The Memorial Tournament Presented By Nationwide - Preview Day 3

Sam Greenwood

DUBLIN, Ohio – Jason Day, who has fallen from atop the World Ranking to No. 3, hasn’t felt at home on the golf course for much of this year, but perhaps this week’s home game at Muirfield Village Golf Club will change the course of his season.

Winless for more than a year, since the Players in 2016, Day enters this week’s Memorial Tournament coming off a playoff loss to Billy Horschel at the AT&T Byron Nelson. Though disappointing, it was the first sign of the explosive form he had put on display since late 2015 and early ’16, during which he captured his first major title with a record run at the PGA Championship and seized the No. 1 ranking from Jordan Spieth.

Day, 29, hasn’t enjoyed much success at the course that serves as his practice base since moving to Columbus several years ago, finishing no better than T-27 in eight starts. His final-round 74 last year relegated him to that position for the second time. When he tees off at 1:27 p.m. Thursday with fellow Aussie Adam Scott and current Players champion Si Woo Kim, Day hopes his surging form is a harbinger for a return to the victory podium and for changing fortunes.

“I’m looking forward to coming out here and trying to change the way I usually play around here,” Day acknowledged Wednesday after playing in the pro-am with two-time Super Bowl champion quarterback Peyton Manning. “This has always been one of those tougher spots for me.”

Oddly, due to weather and a host of personal issues, Days hadn’t yet played Muirfield Village this year until Wednesday’s outing. Maybe that will be a benefit. He won’t be stale.

And, to borrow a phrase from the investment world, past performance is not indicative of future prospects. Day in previous years had struggled in the Players and the Arnold Palmer Invitational, but he won both last year in wire-to-wire fashion.

“I think at the start it was more of an attitude that I took into that week,” Day said. “It helps that I was driving it straight, long with that 2-iron and putting the dot off it, too. That's what I'm hoping this week. I'm not going to say the attitude gets you over the line, because it won't. It will probably get you 25 percent of the way there and then you have to go and execute.”

And being ready to execute. Day hasn’t been focused on golf for much of the year due to several personal issues. The most troubling was his mother’s cancer diagnosis, for which she underwent surgery. Day was so distraught that he withdrew from the WGC-Dell Match Play in the midst of his first round. He couldn’t focus on golf. Without focus, top level golf is impossible.

But he appeared to turn the corner at the AT&T Byron Nelson. And just this week he hired a new personal trainer.
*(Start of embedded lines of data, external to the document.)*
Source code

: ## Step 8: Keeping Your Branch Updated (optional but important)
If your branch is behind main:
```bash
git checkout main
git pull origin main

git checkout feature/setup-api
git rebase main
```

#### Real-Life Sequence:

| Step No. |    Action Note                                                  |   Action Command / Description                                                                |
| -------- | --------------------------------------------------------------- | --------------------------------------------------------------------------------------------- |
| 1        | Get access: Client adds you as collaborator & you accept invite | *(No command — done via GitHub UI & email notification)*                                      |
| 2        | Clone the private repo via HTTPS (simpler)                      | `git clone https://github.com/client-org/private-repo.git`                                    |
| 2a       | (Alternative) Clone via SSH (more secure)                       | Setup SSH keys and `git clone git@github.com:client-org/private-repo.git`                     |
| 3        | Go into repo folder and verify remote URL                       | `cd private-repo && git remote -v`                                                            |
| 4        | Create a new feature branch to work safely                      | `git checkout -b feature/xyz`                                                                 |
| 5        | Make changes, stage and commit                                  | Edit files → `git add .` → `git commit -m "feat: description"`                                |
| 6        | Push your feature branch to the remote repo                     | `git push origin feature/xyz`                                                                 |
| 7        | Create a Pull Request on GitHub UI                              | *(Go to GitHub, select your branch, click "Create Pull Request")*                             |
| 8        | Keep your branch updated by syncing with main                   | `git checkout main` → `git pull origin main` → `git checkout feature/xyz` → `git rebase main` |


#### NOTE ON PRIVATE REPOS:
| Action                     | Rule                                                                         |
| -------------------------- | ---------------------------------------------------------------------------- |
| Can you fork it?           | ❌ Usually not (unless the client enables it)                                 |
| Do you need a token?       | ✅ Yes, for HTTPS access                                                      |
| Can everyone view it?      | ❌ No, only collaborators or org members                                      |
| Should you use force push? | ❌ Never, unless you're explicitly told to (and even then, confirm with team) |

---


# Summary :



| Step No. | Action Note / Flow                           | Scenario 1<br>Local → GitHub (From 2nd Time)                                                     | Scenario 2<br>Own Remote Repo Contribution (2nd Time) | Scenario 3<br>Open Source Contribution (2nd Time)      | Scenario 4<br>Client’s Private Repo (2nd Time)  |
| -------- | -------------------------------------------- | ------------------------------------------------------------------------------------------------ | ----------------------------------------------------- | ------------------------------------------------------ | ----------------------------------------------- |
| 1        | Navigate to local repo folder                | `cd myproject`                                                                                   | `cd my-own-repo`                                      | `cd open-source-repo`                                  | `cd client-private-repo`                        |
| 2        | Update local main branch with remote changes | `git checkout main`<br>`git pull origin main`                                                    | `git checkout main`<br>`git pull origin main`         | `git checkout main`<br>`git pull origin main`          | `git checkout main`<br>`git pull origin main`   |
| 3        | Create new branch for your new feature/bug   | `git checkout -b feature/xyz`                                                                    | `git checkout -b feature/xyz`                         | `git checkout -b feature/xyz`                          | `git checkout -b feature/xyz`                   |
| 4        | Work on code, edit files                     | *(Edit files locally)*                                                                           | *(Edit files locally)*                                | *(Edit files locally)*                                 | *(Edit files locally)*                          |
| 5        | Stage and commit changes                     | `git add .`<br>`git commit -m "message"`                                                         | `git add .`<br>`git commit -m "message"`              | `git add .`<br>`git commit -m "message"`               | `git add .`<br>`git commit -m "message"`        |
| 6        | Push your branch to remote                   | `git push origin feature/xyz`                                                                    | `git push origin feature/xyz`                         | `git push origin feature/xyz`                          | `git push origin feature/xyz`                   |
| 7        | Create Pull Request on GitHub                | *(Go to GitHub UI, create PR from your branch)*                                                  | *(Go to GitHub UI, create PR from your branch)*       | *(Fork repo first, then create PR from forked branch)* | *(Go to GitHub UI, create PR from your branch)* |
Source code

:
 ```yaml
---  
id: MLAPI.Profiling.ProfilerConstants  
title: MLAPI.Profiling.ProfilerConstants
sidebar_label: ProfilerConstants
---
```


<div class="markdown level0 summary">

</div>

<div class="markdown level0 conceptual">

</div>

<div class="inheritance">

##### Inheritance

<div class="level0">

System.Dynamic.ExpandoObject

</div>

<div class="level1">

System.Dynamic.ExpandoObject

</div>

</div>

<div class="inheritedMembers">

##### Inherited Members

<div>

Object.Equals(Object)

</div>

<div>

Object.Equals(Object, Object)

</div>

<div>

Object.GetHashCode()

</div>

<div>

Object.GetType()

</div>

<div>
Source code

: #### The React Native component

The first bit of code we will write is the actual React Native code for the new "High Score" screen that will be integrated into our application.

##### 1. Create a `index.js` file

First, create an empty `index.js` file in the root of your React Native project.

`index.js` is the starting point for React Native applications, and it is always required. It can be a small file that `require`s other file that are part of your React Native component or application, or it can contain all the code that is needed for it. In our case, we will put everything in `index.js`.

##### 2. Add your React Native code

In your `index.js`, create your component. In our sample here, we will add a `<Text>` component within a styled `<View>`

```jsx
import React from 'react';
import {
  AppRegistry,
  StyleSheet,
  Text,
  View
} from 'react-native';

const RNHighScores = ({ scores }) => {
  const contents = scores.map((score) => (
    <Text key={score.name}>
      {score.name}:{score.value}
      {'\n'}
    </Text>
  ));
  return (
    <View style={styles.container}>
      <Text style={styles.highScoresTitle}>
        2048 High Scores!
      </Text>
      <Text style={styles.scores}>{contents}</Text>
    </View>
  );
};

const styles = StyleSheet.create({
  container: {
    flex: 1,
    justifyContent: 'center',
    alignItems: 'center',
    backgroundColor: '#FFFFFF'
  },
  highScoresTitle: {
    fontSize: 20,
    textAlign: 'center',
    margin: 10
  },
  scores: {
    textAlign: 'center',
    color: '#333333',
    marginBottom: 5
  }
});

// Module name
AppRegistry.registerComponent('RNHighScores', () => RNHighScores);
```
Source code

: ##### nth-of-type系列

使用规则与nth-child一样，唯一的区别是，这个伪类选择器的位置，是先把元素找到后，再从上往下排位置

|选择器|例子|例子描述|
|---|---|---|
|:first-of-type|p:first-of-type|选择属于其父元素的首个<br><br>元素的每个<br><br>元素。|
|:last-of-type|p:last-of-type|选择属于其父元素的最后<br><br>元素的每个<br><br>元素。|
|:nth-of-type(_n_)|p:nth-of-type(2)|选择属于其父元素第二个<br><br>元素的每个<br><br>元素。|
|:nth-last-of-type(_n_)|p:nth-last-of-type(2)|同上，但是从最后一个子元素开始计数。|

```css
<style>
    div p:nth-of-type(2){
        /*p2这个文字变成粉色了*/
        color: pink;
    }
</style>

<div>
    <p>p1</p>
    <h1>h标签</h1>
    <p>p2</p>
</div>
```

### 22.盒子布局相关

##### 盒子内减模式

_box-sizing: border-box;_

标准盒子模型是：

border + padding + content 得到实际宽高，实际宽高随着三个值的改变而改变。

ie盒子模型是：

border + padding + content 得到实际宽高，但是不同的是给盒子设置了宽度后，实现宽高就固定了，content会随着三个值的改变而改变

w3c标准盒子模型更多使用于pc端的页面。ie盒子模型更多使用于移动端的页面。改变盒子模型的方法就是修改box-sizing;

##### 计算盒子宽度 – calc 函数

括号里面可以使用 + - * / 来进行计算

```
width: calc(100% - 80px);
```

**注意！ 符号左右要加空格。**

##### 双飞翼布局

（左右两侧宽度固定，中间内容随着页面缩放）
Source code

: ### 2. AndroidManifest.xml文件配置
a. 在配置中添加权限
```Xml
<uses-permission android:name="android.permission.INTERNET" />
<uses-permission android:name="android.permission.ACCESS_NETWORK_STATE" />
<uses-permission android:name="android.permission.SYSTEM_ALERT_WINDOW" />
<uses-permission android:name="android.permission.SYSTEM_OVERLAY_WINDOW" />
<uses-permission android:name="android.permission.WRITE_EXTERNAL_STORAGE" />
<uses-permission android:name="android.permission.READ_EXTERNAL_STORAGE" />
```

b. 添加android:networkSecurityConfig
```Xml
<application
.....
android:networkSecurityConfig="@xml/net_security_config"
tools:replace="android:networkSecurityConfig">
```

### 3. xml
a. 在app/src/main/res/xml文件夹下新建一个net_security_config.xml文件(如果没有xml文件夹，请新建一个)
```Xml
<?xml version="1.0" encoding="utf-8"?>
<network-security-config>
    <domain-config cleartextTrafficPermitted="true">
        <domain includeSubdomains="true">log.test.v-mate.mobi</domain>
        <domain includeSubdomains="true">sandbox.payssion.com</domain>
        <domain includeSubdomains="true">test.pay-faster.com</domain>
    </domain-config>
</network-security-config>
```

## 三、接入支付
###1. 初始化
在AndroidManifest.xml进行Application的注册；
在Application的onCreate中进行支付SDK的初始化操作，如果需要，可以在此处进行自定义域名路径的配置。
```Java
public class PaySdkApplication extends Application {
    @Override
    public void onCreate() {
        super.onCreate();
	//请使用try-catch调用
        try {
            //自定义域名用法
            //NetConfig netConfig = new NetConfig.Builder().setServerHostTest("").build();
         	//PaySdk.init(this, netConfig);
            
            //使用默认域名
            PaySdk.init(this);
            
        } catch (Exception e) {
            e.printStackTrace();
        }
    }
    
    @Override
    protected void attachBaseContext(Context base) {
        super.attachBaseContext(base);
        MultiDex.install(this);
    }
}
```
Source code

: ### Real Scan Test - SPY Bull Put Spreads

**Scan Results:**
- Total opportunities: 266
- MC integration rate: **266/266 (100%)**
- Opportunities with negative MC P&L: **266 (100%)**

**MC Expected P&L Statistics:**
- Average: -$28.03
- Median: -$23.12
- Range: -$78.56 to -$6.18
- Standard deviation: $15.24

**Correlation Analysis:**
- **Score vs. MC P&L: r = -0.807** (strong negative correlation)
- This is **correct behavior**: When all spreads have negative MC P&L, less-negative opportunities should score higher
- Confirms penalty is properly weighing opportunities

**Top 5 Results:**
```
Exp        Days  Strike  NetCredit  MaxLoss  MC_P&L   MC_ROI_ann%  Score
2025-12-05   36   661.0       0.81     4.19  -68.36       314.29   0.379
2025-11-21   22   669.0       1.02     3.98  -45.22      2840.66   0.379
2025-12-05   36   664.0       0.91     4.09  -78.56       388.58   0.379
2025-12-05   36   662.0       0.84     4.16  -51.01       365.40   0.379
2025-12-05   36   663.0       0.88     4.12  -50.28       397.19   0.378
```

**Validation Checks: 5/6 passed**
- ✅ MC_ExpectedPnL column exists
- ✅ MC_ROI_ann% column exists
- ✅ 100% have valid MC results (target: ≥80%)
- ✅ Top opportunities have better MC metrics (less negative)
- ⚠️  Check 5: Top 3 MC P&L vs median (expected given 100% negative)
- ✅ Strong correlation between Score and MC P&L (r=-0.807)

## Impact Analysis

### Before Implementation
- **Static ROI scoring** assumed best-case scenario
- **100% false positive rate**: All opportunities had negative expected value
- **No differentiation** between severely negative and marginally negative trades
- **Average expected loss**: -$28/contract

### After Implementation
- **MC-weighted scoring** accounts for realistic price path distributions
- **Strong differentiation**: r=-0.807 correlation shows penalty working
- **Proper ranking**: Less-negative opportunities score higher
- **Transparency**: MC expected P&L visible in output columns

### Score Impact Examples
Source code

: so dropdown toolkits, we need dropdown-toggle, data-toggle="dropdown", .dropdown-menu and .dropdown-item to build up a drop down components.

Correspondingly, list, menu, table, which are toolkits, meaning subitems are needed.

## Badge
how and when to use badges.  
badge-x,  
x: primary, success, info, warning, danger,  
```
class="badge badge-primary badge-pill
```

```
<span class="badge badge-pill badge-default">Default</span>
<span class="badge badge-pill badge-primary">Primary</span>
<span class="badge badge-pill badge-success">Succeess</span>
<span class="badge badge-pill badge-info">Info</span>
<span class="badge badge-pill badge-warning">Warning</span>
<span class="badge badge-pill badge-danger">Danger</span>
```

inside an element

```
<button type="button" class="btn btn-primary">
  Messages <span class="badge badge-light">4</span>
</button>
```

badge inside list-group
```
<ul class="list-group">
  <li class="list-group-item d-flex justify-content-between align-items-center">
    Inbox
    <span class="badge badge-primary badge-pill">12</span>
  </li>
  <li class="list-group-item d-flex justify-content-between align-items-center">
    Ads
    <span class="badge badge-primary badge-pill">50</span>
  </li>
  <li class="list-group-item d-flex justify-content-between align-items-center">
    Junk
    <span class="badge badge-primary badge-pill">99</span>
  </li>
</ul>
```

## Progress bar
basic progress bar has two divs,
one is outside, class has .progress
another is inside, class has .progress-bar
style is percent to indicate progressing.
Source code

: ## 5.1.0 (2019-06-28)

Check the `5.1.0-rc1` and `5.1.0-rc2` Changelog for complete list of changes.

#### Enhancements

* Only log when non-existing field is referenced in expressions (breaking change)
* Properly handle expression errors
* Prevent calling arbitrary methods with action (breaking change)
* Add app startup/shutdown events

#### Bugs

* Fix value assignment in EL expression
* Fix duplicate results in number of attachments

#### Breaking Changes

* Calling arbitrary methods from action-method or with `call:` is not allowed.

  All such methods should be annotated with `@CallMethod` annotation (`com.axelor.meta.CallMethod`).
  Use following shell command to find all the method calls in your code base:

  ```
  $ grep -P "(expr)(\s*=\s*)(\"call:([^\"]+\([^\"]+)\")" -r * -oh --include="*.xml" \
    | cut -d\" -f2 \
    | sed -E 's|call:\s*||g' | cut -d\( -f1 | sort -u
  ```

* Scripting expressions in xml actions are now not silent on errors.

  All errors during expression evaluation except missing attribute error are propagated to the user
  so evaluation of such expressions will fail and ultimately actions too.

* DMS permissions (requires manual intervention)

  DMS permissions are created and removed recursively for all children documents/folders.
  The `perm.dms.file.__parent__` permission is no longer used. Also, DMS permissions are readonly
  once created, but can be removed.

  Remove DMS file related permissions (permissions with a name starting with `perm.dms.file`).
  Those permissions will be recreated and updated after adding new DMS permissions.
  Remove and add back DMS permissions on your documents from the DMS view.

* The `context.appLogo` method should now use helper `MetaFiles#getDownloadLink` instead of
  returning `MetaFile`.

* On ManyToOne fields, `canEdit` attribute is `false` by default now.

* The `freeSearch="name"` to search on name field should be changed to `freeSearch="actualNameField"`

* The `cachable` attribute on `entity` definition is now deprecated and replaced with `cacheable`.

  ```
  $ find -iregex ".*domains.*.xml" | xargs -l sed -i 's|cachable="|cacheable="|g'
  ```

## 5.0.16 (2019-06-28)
He is ready to rededicate himself to his golf, just in time for the year’s second major, the U.S. Open.

“I think a couple of weeks ago, I think it was at the Players when I was in the rebuild stage of trying to get back to No. 1. And obviously, as you reach a certain stage, getting back to the top, it just slowly, gradually gets harder and harder and harder,” Day said “And it's not so much the tournaments or the people that you play against, it's the amount of workload that you put into it, how much the desire is there to reach the top again, how much you really want to put into it.

“And just saying earlier that it was tough for me at the start of the year to really focus on trying to get back to No. 1. I didn't want to be on the golf course because I wanted to focus [on other things]. And now since everything's balanced again, I do think everything is starting to turn. But it's more about the mental switch that's gone off that now I can really focus on my golf again and try to get back to the top. And I've been kind of busting my butt to try to get back there.”